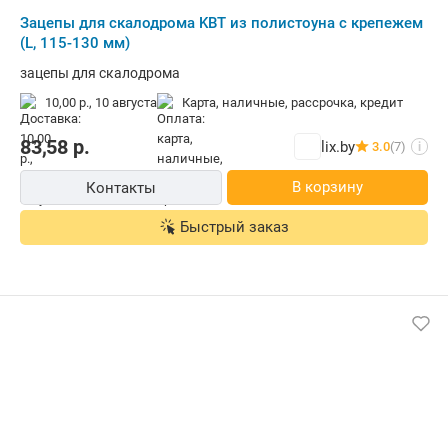
Зацепы для скалодрома KBT из полистоуна с крепежем
(L, 115-130 мм)
зацепы для скалодрома
10,00 р.,
10 августа
карта, наличные, рассрочка, кредит
83,58
р.
lix.by
3.0
(7)
i
В корзину
Контакты
Быстрый заказ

▶ _AIM OF THE TASK_
Exact duplicates of all the entries are required, and no image may appear in them.

▶ _OUTPUT OF THE TASK_
Зацепы для скалодрома KBT из полистоуна с крепежем
(L, 115-130 мм)
зацепы для скалодрома
10,00 р.,
10 августа
карта, наличные, рассрочка, кредит
83,58
р.
lix.by
3.0
(7)
i
В корзину
Контакты
Быстрый заказ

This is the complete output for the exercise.